# Exercise requirements:
1) Quote, word for word, the stretch of the reverse-engineering notes from "Well, what we" through "FFFFFFFF = -1.".
2) Pick up the reverse-engineering notes after their last sentence and write the next part.

::: Provided passage :::

Used to be so good too. Told you what parameters for each function.

What we have in its place is a more difficult to navigate webpage with mostly the same information. There is a charm, y’know, to old dos and xp graphics. A bit of ugly graphic design goes a long way to keeping the reader engaged. Anyhow, here it is: https://learn.microsoft.com/en-us/windows/win32/api/

Decimal from signed 2s complement

You might have seen this when doing a rapidtables calculation:

FFFFFFFF, the largest 32bit number is also -1???

What does the decimal from signed 2’s complement mean?

Well, what we know is that it allows for negative numbers. And it all depends on the first digit.

From 0-7, all numbers are positive

From 8-F, all numbers will be negative

This makes quite a bit of sense when you realize that in binary, 7 is 0111 and 8 is 1000. And so on for 8 and above to F, the leftmost digit remains 1. We get the sign from the leftmost digit. 0 for positive, 1 for negative

So, why isnt -1 the just 4294967295 but negative?

And not only that, but the higher the negative hex, the smaller the decimal is? F0000000 = -268435456 but FFFFFFFF = -1.

The reason is that, the logic changes once we reach 8 as the first digit.

https://www.youtube.com/watch?v=RbJV-g9Lob8

What the image above means is that if the number is negative(1 in the leftmost digit), then the decimal value is: Hex - largest value possible

For 32bit, this largest possible value is 16^8 = 4294967296. For FFFFFFFF in this example, FFFFFFFF = 4294967295. So, 4294967295 - 4294967296 = -1. Checks out right?

The logic for positive numbers doesn’t really work out, but we already know how to get positive numbers anyways. Just regular hexadecimals.

So therefore, the largest negative number will be 80000000

Crack #1

We are set up with a program in ollydbg that is a gatekeeper to free software(dubious in content). It asks for a valid license.

Grr, how could you! Don’t you know? Open source open doors!

Lets enact our revenge.

First skill - Flag manipulation

The first skill we learn is to look at where the error message is located in memory.

::: Source material :::

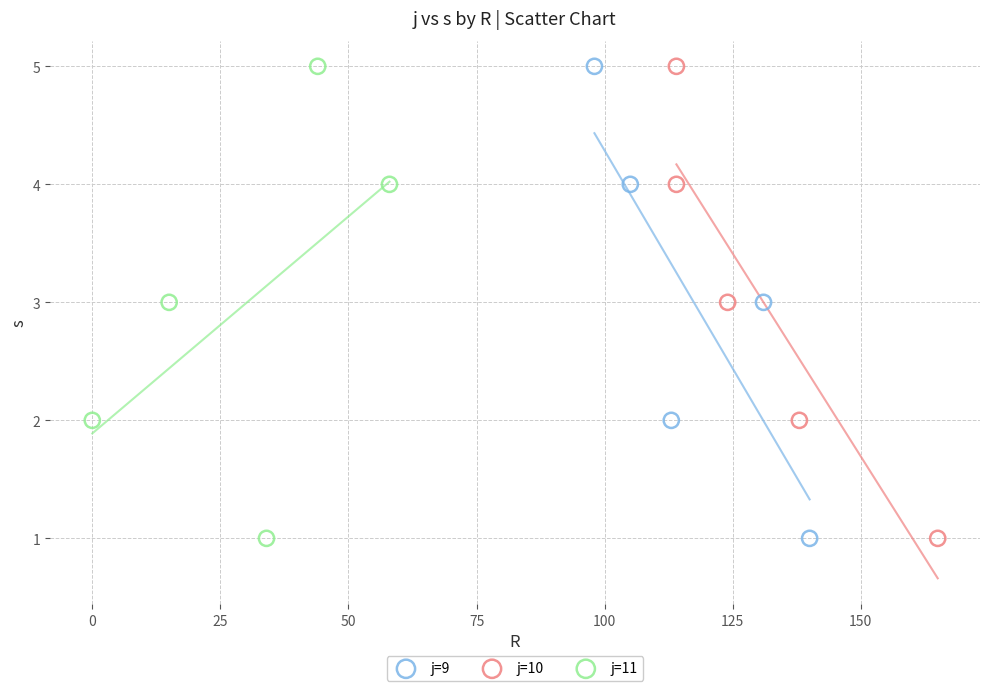

What are all the series names shown in the legend?

j=9, j=10, j=11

:::

# Solved tasks:
1)
Well, what we know is that it allows for negative numbers. And it all depends on the first digit.

From 0-7, all numbers are positive

From 8-F, all numbers will be negative

This makes quite a bit of sense when you realize that in binary, 7 is 0111 and 8 is 1000. And so on for 8 and above to F, the leftmost digit remains 1. We get the sign from the leftmost digit. 0 for positive, 1 for negative

So, why isnt -1 the just 4294967295 but negative?

And not only that, but the higher the negative hex, the smaller the decimal is? F0000000 = -268435456 but FFFFFFFF = -1.

2)
We are reading the comments here. Some condition is forcing a jump towards the event that says “BAD BOY DETECTED. NO LICENSE FIEND!” and then exit the program.

If we loop up, we find that this is occurring because of a comparison that changes the zero flag.

The jnz will save us, but unfortunately we don’t fulfill the conditions if we run it regularly to reach the jnz.

This means that after the comparison of eax and -1, the zero flag is ticked. Why is eax = -1?

Looking above, we find our answer. CALL <JMP & KERNEL32, CREATEFILEA> changes eax to -1 after completion.

https://learn.microsoft.com/en-us/windows/win32/api/fileapi/nf-fileapi-createfilea

­CreateFileA is a winapi command. Lena tells us that it specifically looks for a filename. The filename in this case, is “Keyfile.dat”

We can assume then, that because we dont have this file “Keyfile.dat”, eax is turned to -1, thus causing our bad boy termination

So lets do this. Lets change the zero flag to false(0), then we can get to the jnz address and continue like we are legitimate customers.

And hey, it worked! We are now at 0001109A.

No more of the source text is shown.